When coupled with the voter ID element of the Elections Act, which has been criticised as a “blatant attempt of voter suppression” by Labour, the Tories have been accused of trying to rig future ballots in their favour.
Posner said they could counter this criticism by making a clear commitment that the act will be “implemented in a fair and balanced way”.
He added that he hoped the new government would "get hold of the reins and make sure that is the case”.
Posner said he would also like to see political parties taking more responsibility when they are found to have broken electoral law, especially around campaign financing.
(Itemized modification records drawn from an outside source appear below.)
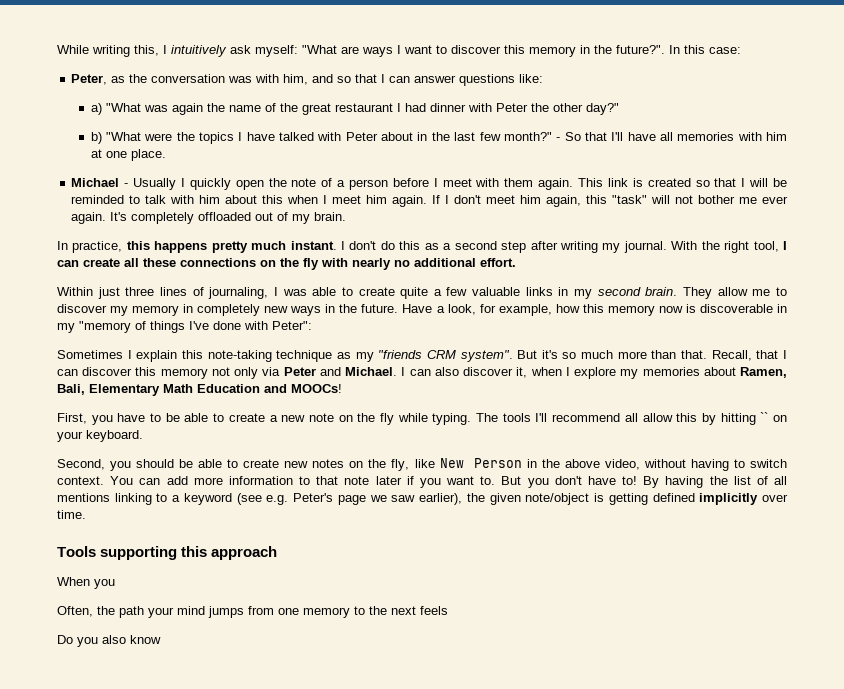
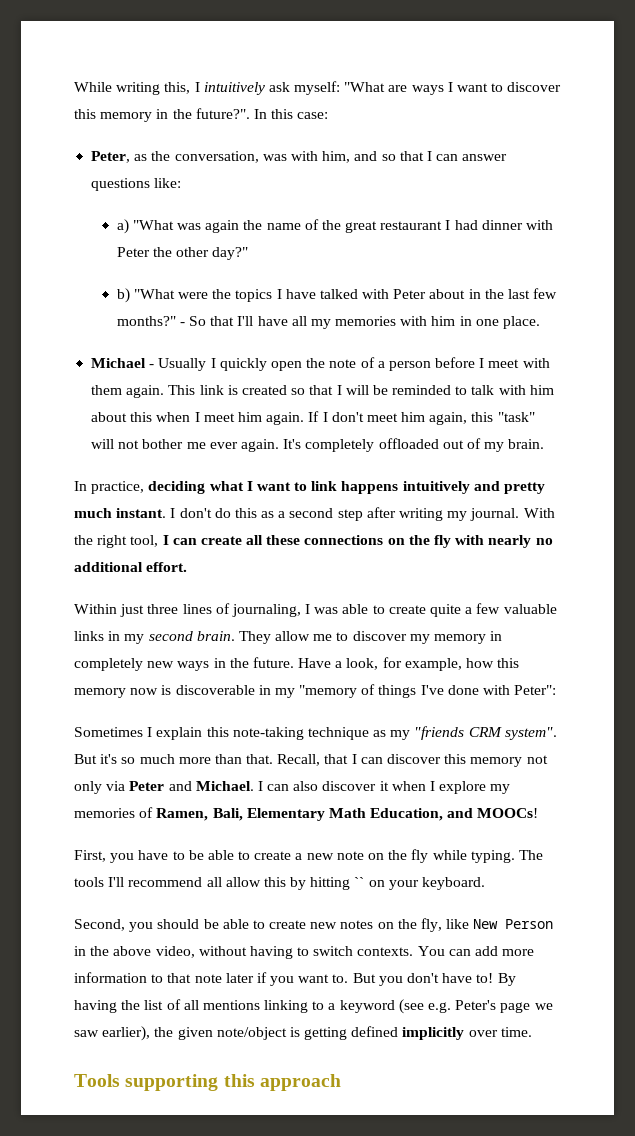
[151,74,226,83] conversation -> [174,151,259,163] conversation,
[503,132,552,141] month?" -> [116,316,176,326] months?"
(673, 136) none -> [310,319,331,329] my
[90,149,102,158] at -> [459,316,472,326] in
[126,241,208,253] this happens -> [148,481,500,494] deciding what I want to link happens intuitively and
[516,367,528,378] it, -> [379,781,389,791] it
[703,367,736,376] about -> [139,807,154,818] of
[197,384,260,393] Education -> [370,808,444,821] Education,
[57,476,104,485] context. -> [357,947,414,956] contexts.
[57,577,115,589] [57,606,448,618] [57,635,161,647] // When you // Often, the path your mind jumps from one memory to the next feels // Do you also know -> (341, 1082) none

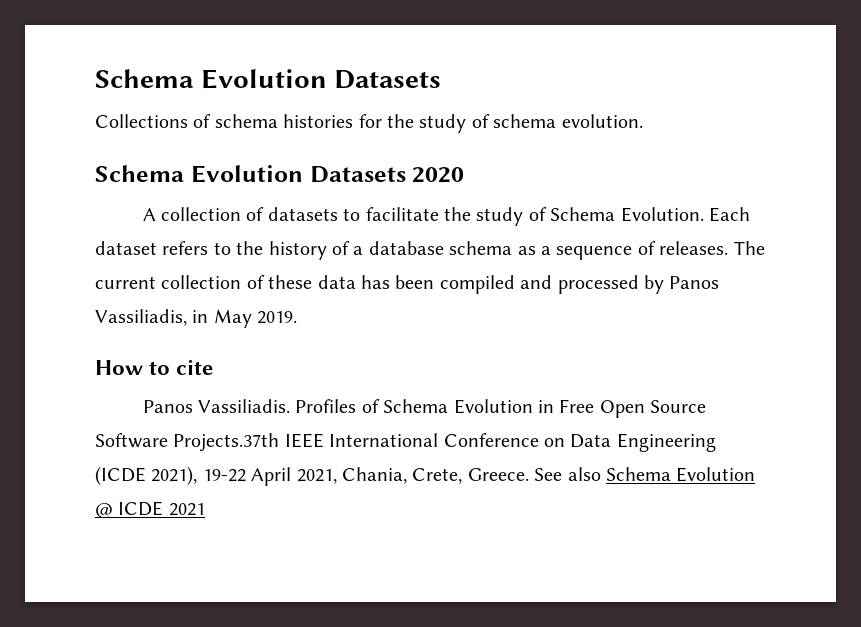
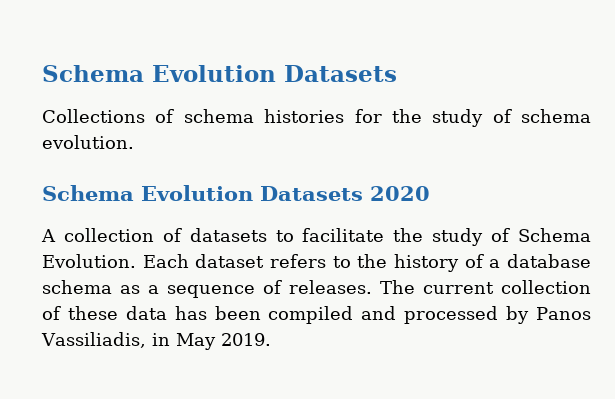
[95,359,214,375] [142,399,707,418] [95,433,716,452] [95,466,756,486] [95,501,205,518] // How to cite // Panos Vassiliadis. Profiles of Schema Evolution in Free Open Source Software Projects.37th IEEE International Conference on Data Engineering (ICDE 2021), 19-22 April 2021, Chania, Crete, Greece. See also Schema Evolution @ ICDE 2021 -> (271, 339) none

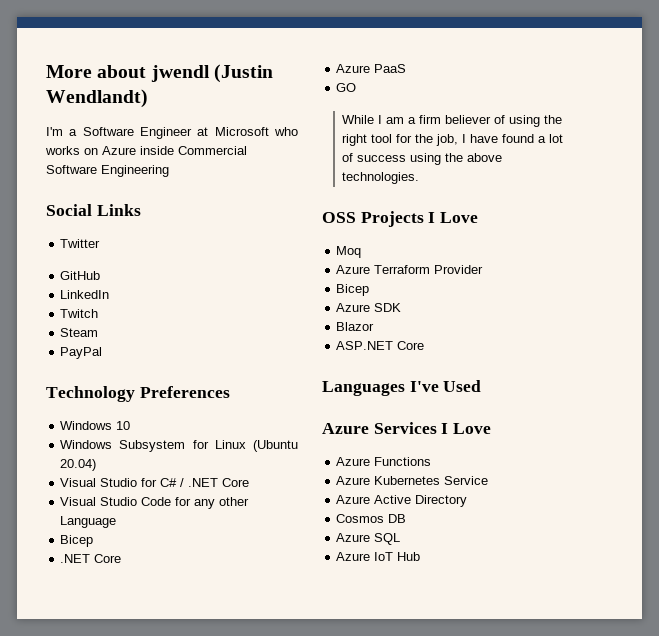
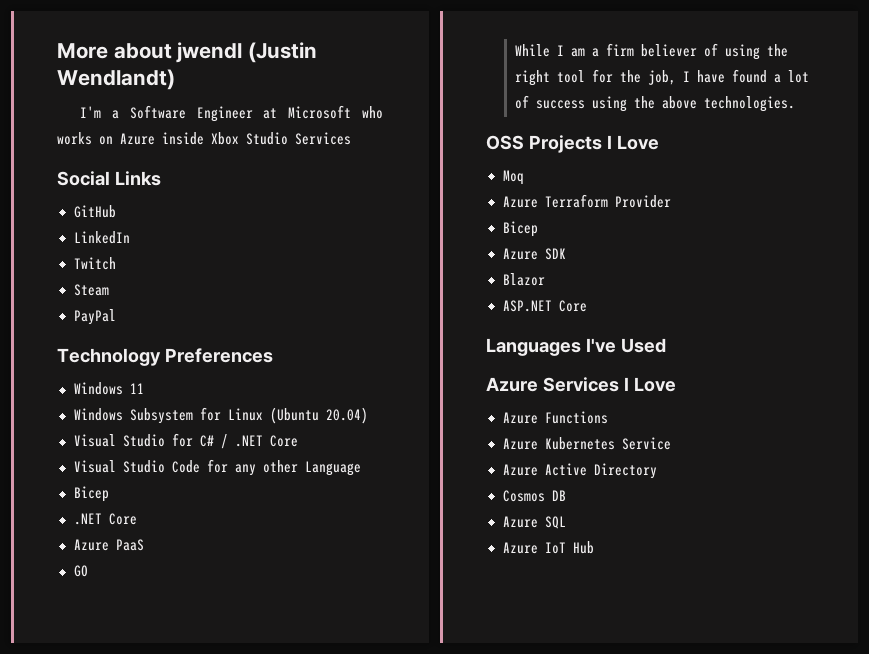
[178,146,247,155] [46,165,169,177] Commercial Software Engineering -> [211,132,351,145] Xbox Studio Services
[60,239,101,248] // Twitter -> (161, 178) none
[116,421,131,430] 10 -> [129,383,144,394] 11

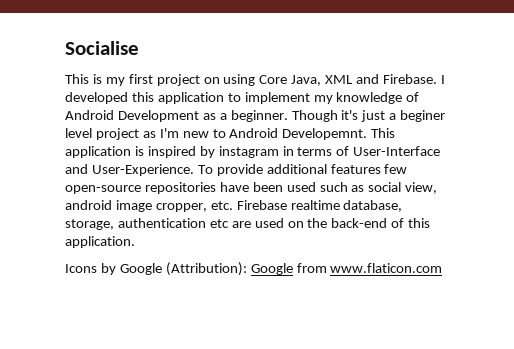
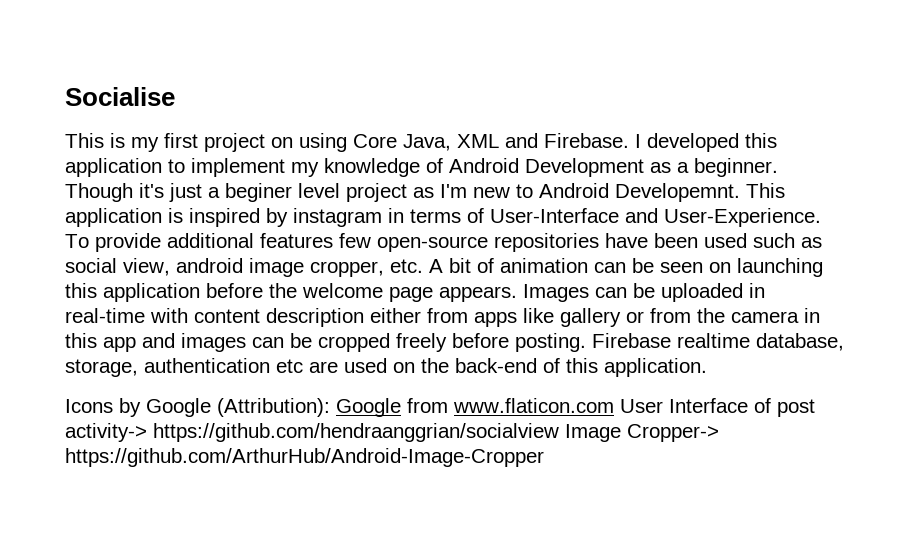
(233, 205) none -> [429,258,823,277] [65,283,765,302] [65,308,820,327] [65,333,586,352] A bit of animation can be seen on launching this application before the welcome page appears. Images can be uploaded in real-time with content description either from apps like gallery or from the camera in this app and images can be cropped freely before posting.
(443, 268) none -> [620,398,815,417] [65,423,719,442] [65,448,544,467] User Interface of post activity-> https://github.com/hendraanggrian/socialview Image Cropper-> https://github.com/ArthurHub/Android-Image-Cropper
“There is something of a tendency when the rules are broken for those in politics to describe them as technical breaches, or not significant breaches, as if they don't matter,” he explained.
"I think it's fantastic we have a culture of compliance, but there is this culture of trying to play it down and say ‘well, it didn't matter, it wouldn't have made a difference to voters’.
“But mostly it does matter, and it would have made a difference, so I would like to see UK political campaigning a bit more open to accepting that breaches do matter.”
Although Posner has retired from the commission, he is not done with electoral rules, and is joining law firm Bates Wells as a consultant to help their clients navigate the sometimes complex legislation around campaigning.
He accepts the Electoral Commission hasn’t got everything right, but suggested he did not mind if it lost some court cases as it was a sign of a “healthy democracy”.
“There are some countries in the world where the regulators go to the courts, and the courts are also rather questionable, and every single time the state wins. Well, that's not democracy,” Posner said.
“You don't want the regulator to lose too many times in the court, but a healthy democracy means they don't always get it right.”
Following the EU referendum in 2016, there were a number of high-profile cases involving the commission as they sought to prosecute some pro-leave campaigners over alleged financial impropriety, leading to calls the body was politicised and should be abolished – including by then-Conservative Party chair Amanda Milling.
In 2020 she accused the organisation of a "lack of accountability" and of operating by an "unclear rulebook”, adding that if it failed to change “then the only option would be to abolish it”.
Posner said “that would be a very sad day for UK democracy if it ever did happen”, and hoped the new government would abandon such rhetoric in favour of reform.
“I think the abolition debate is not on the table anymore, and quite rightly so,” he said.
"The debate should be about making sure that regulators are enabled and have the tools and the powers to do their job and do it properly. So that's what one would hope going forward.”
The Department for Levelling Up, which is responsible for the Elections Act, has been contacted for comment.